Chiamata a decidere su un provvedimento emesso dalla Corte d’appello del Tribunale dei minorenni, in relazione agli articoli 316 e 337 bis del codice civile, con riferimento all’esercizio della genitorialità, al regime di frequentazione e alla ripartizione delle spese per il mantenimento dei figli, la Corte ha precisato il principio.
Nella fattispecie, il padre si lamentava che la Corte d’appello aveva modificato la regolamentazione del diritto di visita paterno, riducendo il pernotto infrasettimanale presso il padre.

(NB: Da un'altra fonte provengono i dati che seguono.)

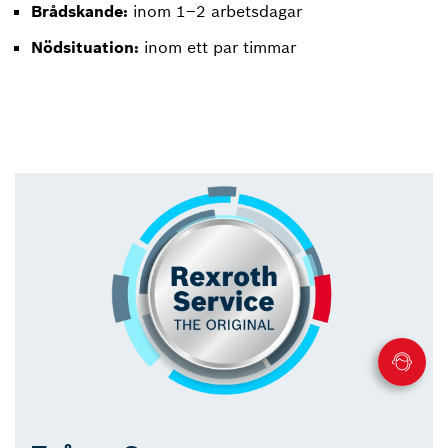
Brådskande:
inom 1–2 arbetsdagar
Nödsituation:
inom ett par timmar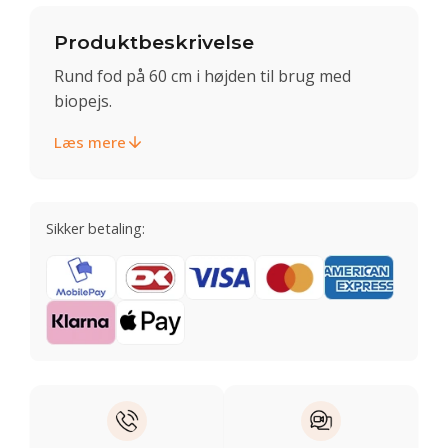
Produktbeskrivelse
Rund fod på 60 cm i højden til brug med
biopejs.
Læs mere
Sikker betaling:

La Cassazione, ritenendo il motivo inammissibile, ricorda espressamente che “il principio di bi genitorialità si traduce nel diritto di ciascun genitore ad essere presente in maniera significativa nella vita del figlio nel reciproco interesse, ma ciò non comporta l’applicazione di una proporzione matematica in termini di parità dei tempi di frequentazione del minore in quanto l’esercizio del diritto [di visita, ndr] deve essere armonizzato in concreto con le complessive esigenze di vita del figlio e dell’altro genitore”. E continuano: “In tema di affidamento dei figli minori, il giudizio prognostico che il giudice, nell’esclusivo interesse morale e materiale della prole, deve operare circa la capacità dei genitori di crescere ed educare iol figlio nella nuova situazione determinata dalla disgregazione dell’unione, va formulato tenendo conto, in base ad elementi concreti, del modo con cui i genitori hanno precedentemente svolto i propri compiti, delle rispettive capacità di relazione affettiva, attenzione, comprensione, educazione e disponibilità ad un assiduo rapporto, nonché della personalità del genitore, delle sue consuetudini di vita e dell’ambiente sociale e familiare che è in grado di offrire al minore, fermo restando, in ogni caso, il rispetto del principio della bi genitorialità, da intendersi quale presenza comune dei genitori nella vita del figlio, idonea a garantirgli una stabile consuetudine di vita e salde relazioni affettive con entrambi, i quali hanno il dovere di cooperare nella sua assistenza, educazione ed istruzione”.